MySQL and subquery returns no results

So either skk.sarjan_kilpailukausi_id = sr.vaadittu_pelaajastatus_id or NOT EXISTS (SELECT * FROM skp WHERE skp.kayttaja_id = ki.kayttaja_id)? Okay, I've applied this condition in the following query.

I'm using table aliases to make it all more radable. I've also re-written your joins. Please check them.

> _Problem_
In the MySQL subquery excerpt, condense the paragraph beginning "I'm using table aliases" into a short bulleted list that keeps its main facts. These entries have no connection to the text about the MySQL subquery.

Transcribed page contents
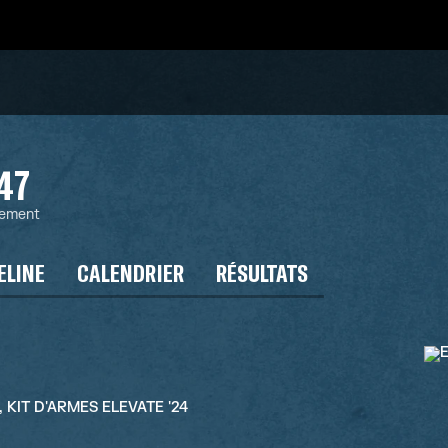
47
sement
ELINE
CALENDRIER
RÉSULTATS
4, KIT D'ARMES ELEVATE '24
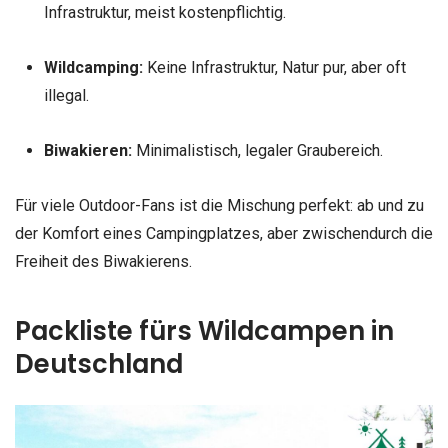
Infrastruktur, meist kostenpflichtig.
Wildcamping:
Keine Infrastruktur, Natur pur, aber oft
illegal.
Biwakieren:
Minimalistisch, legaler Graubereich.
Für viele Outdoor-Fans ist die Mischung perfekt: ab und zu
der Komfort eines Campingplatzes, aber zwischendurch die
Freiheit des Biwakierens.
Packliste fürs Wildcampen in
Deutschland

> _Your response_
- Table aliases are used to make the query easier to read.
- The joins have been rewritten.
- The reader is asked to check the rewritten joins.